= Emerging Markets Program =

Program to promote US agricultural exports

The Emerging Markets Program was a U.S. Department of Agriculture (USDA) program to promote U.S. agricultural exports. It was originally titled the Emerging Democracies Program.

The program was originally authorized by the 1990 farm bill (P.L. 101–624) to promote U.S. agricultural exports by providing technical assistance and credits or credit guarantees to emerging democracies annually for fiscal years 1991–95. The funds could be used to establish or provide facilities, services, or U.S. products to improve handling, marketing, storage, or distribution of imported agricultural products. The program initially focused on Central Europe, Eastern Europe and the former Soviet Union.

The 1996 farm bill (P.L. 104–127) reauthorized the program through 2002 and renamed it the Emerging Markets Program; the CRS-86 2002 farm bill (P.L. 107–171) extended it through 2007.
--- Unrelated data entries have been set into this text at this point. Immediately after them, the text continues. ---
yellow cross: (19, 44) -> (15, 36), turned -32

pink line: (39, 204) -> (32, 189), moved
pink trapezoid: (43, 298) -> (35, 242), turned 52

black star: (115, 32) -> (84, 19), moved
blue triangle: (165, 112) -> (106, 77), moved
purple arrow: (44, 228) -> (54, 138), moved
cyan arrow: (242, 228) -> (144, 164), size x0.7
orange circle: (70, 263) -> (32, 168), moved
In 1996, the program was retargeted to emerging markets (defined as countries that USDA determines have the potential to provide viable and significant markets for U.S. agricultural products). The law requires the Commodity Credit Corporation (CCC) to make available not less than $1 billion annually of direct credit or credit guarantees to emerging markets for fiscal years 1996–2002, in addition to the amounts authorized for GSM-102 and 103.